At least Shamura hadn't tried to kill him like Narinder did Lamb. Or at least, this, Shamura hadn't.

He slid further down her holy alter, ending in a heap of alcohol fumes and ruffled fleece, “mine fucking sucks,” he bemoaned. He buried himself in his diseased fleece, hiccuping mournfully into the fabric. "Shamura doesn't even want to spar."

Lamb moved to sit next to her dark brother, her hoof falls echoing in the all-but-empty chapel. She stroked the top of his head, watching the eye of the crown on his brow narrow. It watched her movements, not trusting the likes of another divine being.

“Actually,” the Lamb murmured, straightening her own fleece across her thighs. “he asked me about an egg.”

Goat shot up, his bell rattling and echoing in the large space. He turned to the lamb, eyes wide and bloodshot. “Seriously?” he bleated. He grabbed at her furry shoulder, forcing her to turn to him.

She was pink-faced, eyes flicking anywhere but his face. “...yes,” she mumbled, pushing the drunken vessel away. “just after you got here.”

The Goat snickered, “so I did interrupt something!”

He seemed happy, now. Or at least amused.

Lamb could never get used to how his moods swung. It made for an interesting companionship, crusading or not. She huffed down a giggle as he wiggled his eyebrows, mimicking a lewd act with his fingers. They shoved each other back and forth playfully before the Goat, finally, calmed. He looked at her, something close to concern shaping his features. “Shouldn’t you be happy about this?” he asked, brow furrowing. He craned his neck to look down at his now slumping counterpart.

The Lamb glanced at him through thick lashes, snowy and white and lovely. If wetness gathered at the corners, the Goat would never say. “An egg,” she murmured, quietly. Careful. “A child would just be another chain,”

The Goat frowned. “… aren’t you two married?”

It seemed like such an obvious thing; the correct conclusion. She was always with the cat or the cat with her, a tall glaring shadow. He’d found out as much through her gossipy, needy followers; complaining of the Lamb shutting down proposals for marriage and sex with a polite, if not mildly disgusted, smile.

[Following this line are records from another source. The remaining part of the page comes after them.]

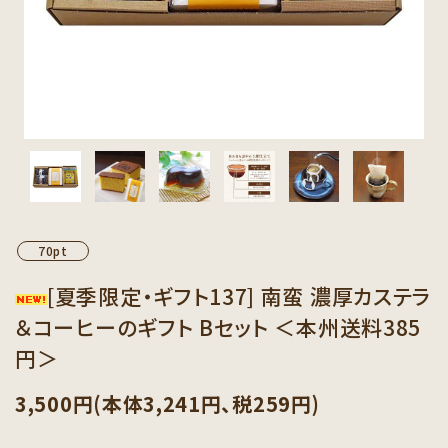
カテゴリーから探す
セット商品から探す
ご利用ガイド
インフォメーション
70pt
[夏季限定・ギフト137] 南蛮 濃厚カステラ
＆コーヒーのギフト Bセット ＜本州送料385
円＞
3,500円(本体3,241円、税259円)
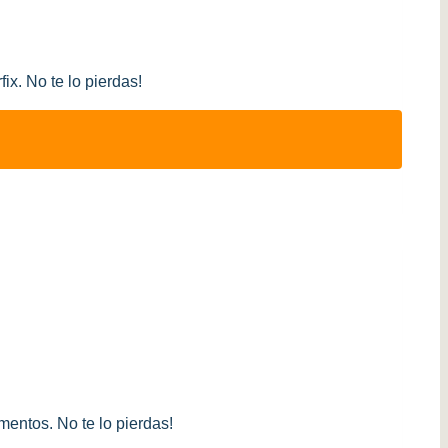
ix. No te lo pierdas!
entos. No te lo pierdas!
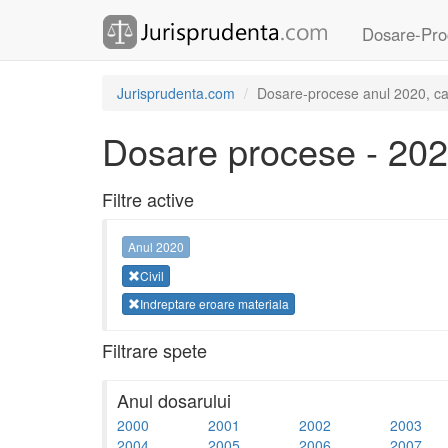
Dosare-Pro
Jurisprudenta.com
Dosare-procese anul 2020, cate
Dosare procese - 20
Filtre active
Anul 2020
Civil
Indreptare eroare materiala
Filtrare spete
Anul dosarului
2000
2001
2002
2003
2004
2005
2006
2007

Lamb bit her lip, shaking her head. Her ears flicked back, her distress at the question souring the air. “No, that too, would just be another chain,” she stood at that, curling a hand around the bell at her throat. “And he’s had far too many of those.”

The silence seemed to stretch on and on between them before the Goat snorted. “… anybody ever tell you you're empathetic to a fucking fault?”

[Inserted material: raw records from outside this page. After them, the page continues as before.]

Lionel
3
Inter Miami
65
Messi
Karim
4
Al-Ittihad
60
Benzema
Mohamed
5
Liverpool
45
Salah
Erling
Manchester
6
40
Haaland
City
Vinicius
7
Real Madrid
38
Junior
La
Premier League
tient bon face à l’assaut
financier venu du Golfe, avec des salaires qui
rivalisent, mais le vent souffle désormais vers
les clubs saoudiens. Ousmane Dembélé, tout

Lamb stiffened, her shoulders heaving to her jaw. She turned to face Goat, the other vassal ooking at the ceiling. His expression was calm, almost thoughtful.

“Excuse me?” she bleated. "I've killed people."

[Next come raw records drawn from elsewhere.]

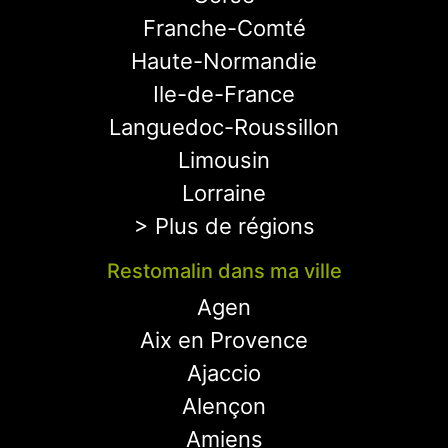
Franche-Comté
Haute-Normandie
Ile-de-France
Languedoc-Roussillon
Limousin
Lorraine
> Plus de régions
Restomalin dans ma ville
Agen
Aix en Provence
Ajaccio
Alençon
Amiens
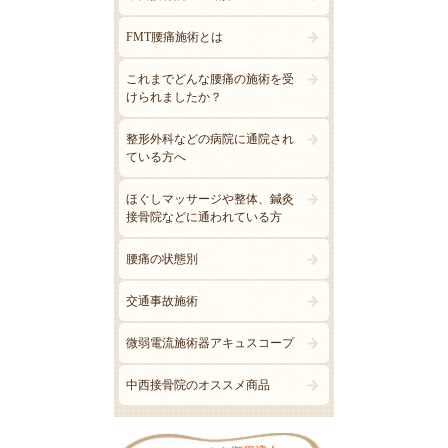
FMT腰痛施術とは
これまでどんな腰痛の施術を受
けられましたか？
整形外科などの病院に通院され
ている方へ
ほぐしマッサージや整体、鍼灸
接骨院などに通われている方
腰痛の状態別
交通事故施術
微弱電流施術器アキュスコープ
中西接骨院のオススメ商品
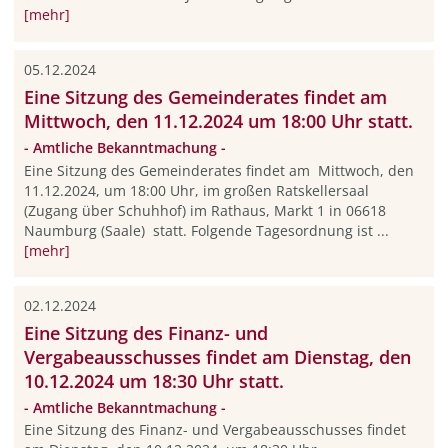
[mehr]
05.12.2024
Eine Sitzung des Gemeinderates findet am
Mittwoch, den 11.12.2024 um 18:00 Uhr statt.
- Amtliche Bekanntmachung -
Eine Sitzung des Gemeinderates findet am Mittwoch, den
11.12.2024, um 18:00 Uhr, im großen Ratskellersaal
(Zugang über Schuhhof) im Rathaus, Markt 1 in 06618
Naumburg (Saale) statt. Folgende Tagesordnung ist ...
[mehr]
02.12.2024
Eine Sitzung des Finanz- und
Vergabeausschusses findet am Dienstag, den
10.12.2024 um 18:30 Uhr statt.
- Amtliche Bekanntmachung -
Eine Sitzung des Finanz- und Vergabeausschusses findet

The Goat rolled his eyes at the outrage. "Yeah, and you cry about sacrifices."

The ewe glared at her counterpart who kept looking amused.

"You heard me, Lamby,” he huffed. “Anyway, if you wanna lock down the kitty, lock down the kitty,” he grinned, stupid and still a little plastered. “if ya wanna get knocked up by the kitty, get knocked up by the fucking kitty!”

He swayed in place, watching the Lamb turn interesting shades of darkening pink. “Sides,” he shrugged, “the way he’s been trying to explode me with his mind … he’s crazy about you too,” he laughed at that, all fang and spittle. “Man, it's almost a shame you stole the crown …” he trailed off, snickering to himself.

Lamb said nothing, staring wide-eyed at her dark reflection. She turned away, again. Her hands balled into fists at her sides, twisting into her wool and forever blood-stained fleece. “Actually,” she started, sudden and quiet. “I don’t think he’s ever asked me to be together,”

The Goat rocked in place, humming. “So?”

“So?” Lamb bleated back.

Goat grinned, devious. “Start there, babe,” he laughed. “Give him an out! See other people,” he winked. Or at least, he tried. “Get your man,” he trailed off, shrugging. “Give him a choice, or whatever your worried 'bout.”

“Get what I want…,”

The Goat laughed, “Yeah, Lamby, ‘sides that crown, I mean.”

Atop the Lamb’s head, the crown flickered.